Electronics source listings:
*** Begin section ***

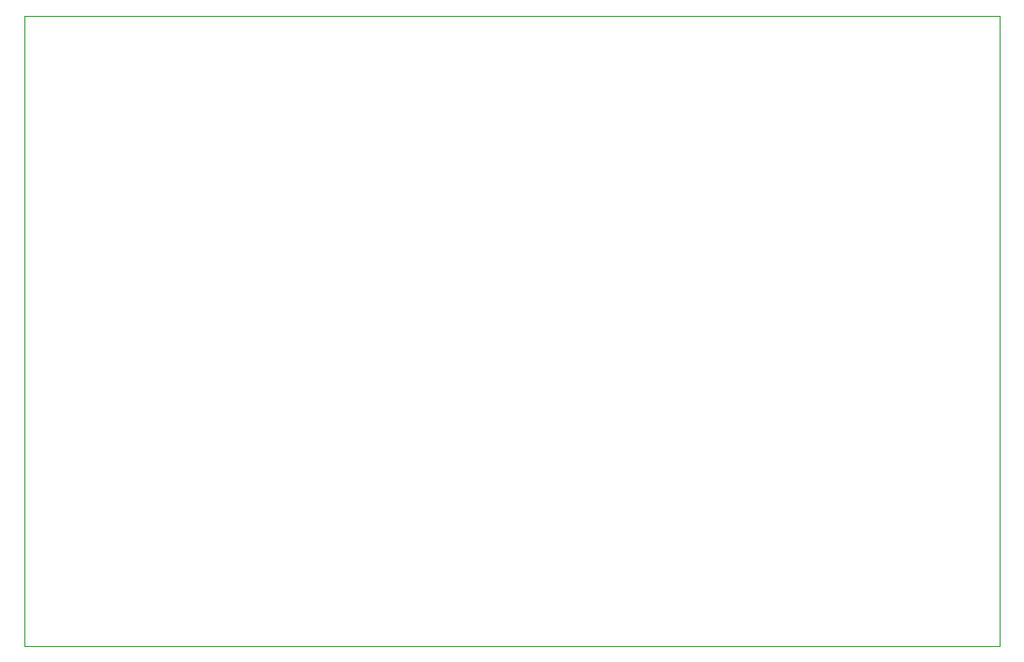
<source format=gbr>
%TF.GenerationSoftware,KiCad,Pcbnew,9.0.7*%
%TF.CreationDate,2026-01-19T18:35:35-08:00*%
%TF.ProjectId,polargraph plotter,706f6c61-7267-4726-9170-6820706c6f74,rev?*%
%TF.SameCoordinates,Original*%
%TF.FileFunction,Profile,NP*%
%FSLAX46Y46*%
G04 Gerber Fmt 4.6, Leading zero omitted, Abs format (unit mm)*
G04 Created by KiCad (PCBNEW 9.0.7) date 2026-01-19 18:35:35*
%MOMM*%
%LPD*%
G01*
G04 APERTURE LIST*
%TA.AperFunction,Profile*%
%ADD10C,0.050000*%
%TD*%
G04 APERTURE END LIST*
D10*
X74000000Y-48000000D02*
X162000000Y-48000000D01*
X162000000Y-105000000D01*
X74000000Y-105000000D01*
X74000000Y-48000000D01*
M02*

</source>
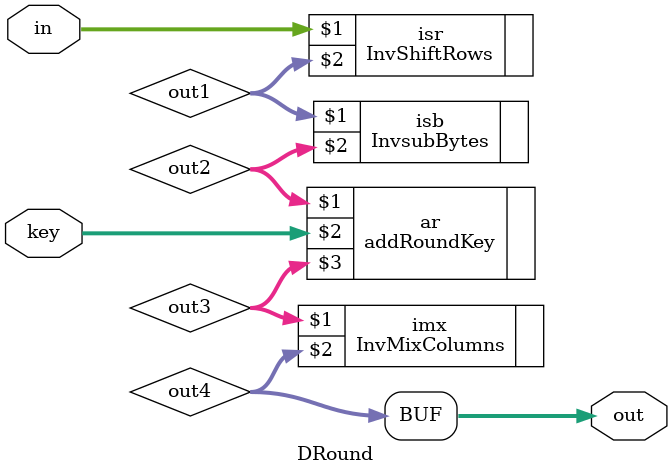
<source format=v>
module DRound(input [127:0]in,input [127:0]key,output [127:0]out);



wire [127:0]out1;
wire [127:0]out2;
wire [127:0]out3;
wire [127:0]out4;

  InvShiftRows isr(in,out1);
  InvsubBytes isb(out1,out2);
  addRoundKey ar(out2,key,out3);
  InvMixColumns imx(out3,out4);



assign out = out4;




endmodule

</source>
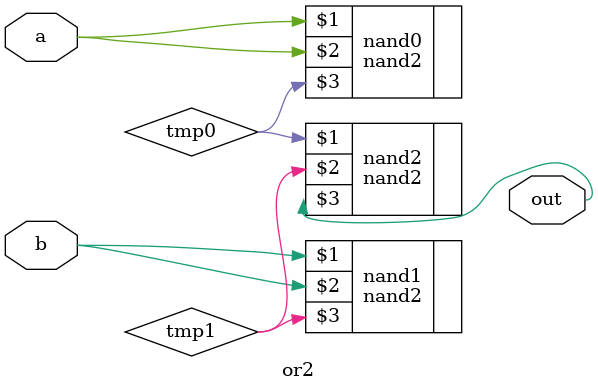
<source format=v>
module or2(input a,input b,  output out);  

  wire tmp0;
  wire tmp1;
  
  nand2 nand0(a,a,tmp0); 
  nand2 nand1(b,b,tmp1); 
  nand2 nand2(tmp0,tmp1,out); 
endmodule

</source>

*** End section ***

▶ Work order
Look at each line above and note whether it holds the word "KiCad". Report how many do, as the number only.

▶ Answer area
2